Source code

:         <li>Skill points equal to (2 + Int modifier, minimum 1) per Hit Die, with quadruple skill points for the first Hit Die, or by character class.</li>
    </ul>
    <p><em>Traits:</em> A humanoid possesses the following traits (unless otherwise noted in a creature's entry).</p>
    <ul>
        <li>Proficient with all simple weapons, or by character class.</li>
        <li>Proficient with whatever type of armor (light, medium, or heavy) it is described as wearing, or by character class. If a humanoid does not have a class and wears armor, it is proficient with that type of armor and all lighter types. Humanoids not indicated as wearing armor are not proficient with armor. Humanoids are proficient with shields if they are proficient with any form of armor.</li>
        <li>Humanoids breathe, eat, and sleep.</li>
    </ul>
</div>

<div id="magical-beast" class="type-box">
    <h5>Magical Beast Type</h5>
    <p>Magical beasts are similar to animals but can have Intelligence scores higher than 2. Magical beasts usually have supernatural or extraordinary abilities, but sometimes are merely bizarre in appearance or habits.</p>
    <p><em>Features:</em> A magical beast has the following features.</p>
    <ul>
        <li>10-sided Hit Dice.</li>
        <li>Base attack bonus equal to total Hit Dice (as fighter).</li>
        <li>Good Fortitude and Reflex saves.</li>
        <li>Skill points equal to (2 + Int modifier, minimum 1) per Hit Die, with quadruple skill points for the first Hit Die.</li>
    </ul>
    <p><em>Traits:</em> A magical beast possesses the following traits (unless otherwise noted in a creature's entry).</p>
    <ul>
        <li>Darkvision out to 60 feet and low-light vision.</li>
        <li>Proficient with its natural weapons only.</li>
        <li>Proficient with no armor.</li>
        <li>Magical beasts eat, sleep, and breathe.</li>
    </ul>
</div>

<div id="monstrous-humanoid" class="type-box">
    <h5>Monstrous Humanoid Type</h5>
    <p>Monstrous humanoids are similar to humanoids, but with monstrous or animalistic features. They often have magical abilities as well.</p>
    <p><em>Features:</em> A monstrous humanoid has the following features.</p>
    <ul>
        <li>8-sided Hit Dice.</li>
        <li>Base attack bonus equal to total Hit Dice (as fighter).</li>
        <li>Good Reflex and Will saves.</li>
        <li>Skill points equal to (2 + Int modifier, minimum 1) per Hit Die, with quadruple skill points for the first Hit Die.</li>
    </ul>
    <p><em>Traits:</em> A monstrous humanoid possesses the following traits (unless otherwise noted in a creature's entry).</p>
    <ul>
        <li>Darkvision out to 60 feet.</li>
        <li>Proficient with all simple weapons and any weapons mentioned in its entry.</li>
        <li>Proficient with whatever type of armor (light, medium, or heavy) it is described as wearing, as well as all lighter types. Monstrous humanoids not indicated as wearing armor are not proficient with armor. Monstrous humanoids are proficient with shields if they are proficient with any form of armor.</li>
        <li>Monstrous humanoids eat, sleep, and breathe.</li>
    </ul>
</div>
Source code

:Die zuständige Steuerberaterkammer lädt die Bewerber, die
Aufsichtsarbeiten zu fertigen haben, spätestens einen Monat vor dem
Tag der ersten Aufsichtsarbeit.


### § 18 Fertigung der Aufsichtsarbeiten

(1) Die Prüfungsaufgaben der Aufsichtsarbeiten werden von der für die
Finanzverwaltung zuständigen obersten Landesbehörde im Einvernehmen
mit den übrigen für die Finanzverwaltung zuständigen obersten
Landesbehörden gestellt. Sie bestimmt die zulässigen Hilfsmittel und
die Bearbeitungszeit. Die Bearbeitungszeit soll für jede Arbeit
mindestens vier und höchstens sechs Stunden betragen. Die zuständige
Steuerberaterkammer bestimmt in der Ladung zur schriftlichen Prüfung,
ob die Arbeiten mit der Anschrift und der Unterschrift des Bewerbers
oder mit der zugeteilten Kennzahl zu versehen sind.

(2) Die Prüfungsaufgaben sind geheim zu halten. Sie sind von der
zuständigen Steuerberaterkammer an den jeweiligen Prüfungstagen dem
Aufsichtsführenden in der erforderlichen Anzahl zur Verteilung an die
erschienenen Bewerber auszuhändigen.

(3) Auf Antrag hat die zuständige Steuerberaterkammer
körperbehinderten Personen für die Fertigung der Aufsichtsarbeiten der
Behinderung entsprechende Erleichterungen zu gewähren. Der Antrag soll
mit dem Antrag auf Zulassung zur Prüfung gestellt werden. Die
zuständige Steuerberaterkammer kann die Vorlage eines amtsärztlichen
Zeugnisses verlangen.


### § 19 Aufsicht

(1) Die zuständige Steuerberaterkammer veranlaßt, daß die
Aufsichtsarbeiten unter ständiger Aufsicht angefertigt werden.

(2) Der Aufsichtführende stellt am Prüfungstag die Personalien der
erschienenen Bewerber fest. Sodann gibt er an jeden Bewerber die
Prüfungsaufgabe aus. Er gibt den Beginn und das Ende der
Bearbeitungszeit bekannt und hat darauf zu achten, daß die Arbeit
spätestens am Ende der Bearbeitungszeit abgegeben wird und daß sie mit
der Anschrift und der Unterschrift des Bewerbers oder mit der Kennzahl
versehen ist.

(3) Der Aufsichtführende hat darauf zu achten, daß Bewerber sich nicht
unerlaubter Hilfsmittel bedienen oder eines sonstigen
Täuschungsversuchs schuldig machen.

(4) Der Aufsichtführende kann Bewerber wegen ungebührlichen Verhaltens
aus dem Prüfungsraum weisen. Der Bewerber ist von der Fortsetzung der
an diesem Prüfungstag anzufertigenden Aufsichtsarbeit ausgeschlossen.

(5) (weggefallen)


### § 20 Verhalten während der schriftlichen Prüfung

§ WORK REQUIRED
Copy from the records the lines running from the line with "(3) Auf Antrag" to the line with "Aufsichtsarbeiten unter ständiger", including both of those lines.

§ SOLUTION TO THIS PROBLEM
(3) Auf Antrag hat die zuständige Steuerberaterkammer
körperbehinderten Personen für die Fertigung der Aufsichtsarbeiten der
Behinderung entsprechende Erleichterungen zu gewähren. Der Antrag soll
mit dem Antrag auf Zulassung zur Prüfung gestellt werden. Die
zuständige Steuerberaterkammer kann die Vorlage eines amtsärztlichen
Zeugnisses verlangen.


### § 19 Aufsicht

(1) Die zuständige Steuerberaterkammer veranlaßt, daß die
Aufsichtsarbeiten unter ständiger Aufsicht angefertigt werden.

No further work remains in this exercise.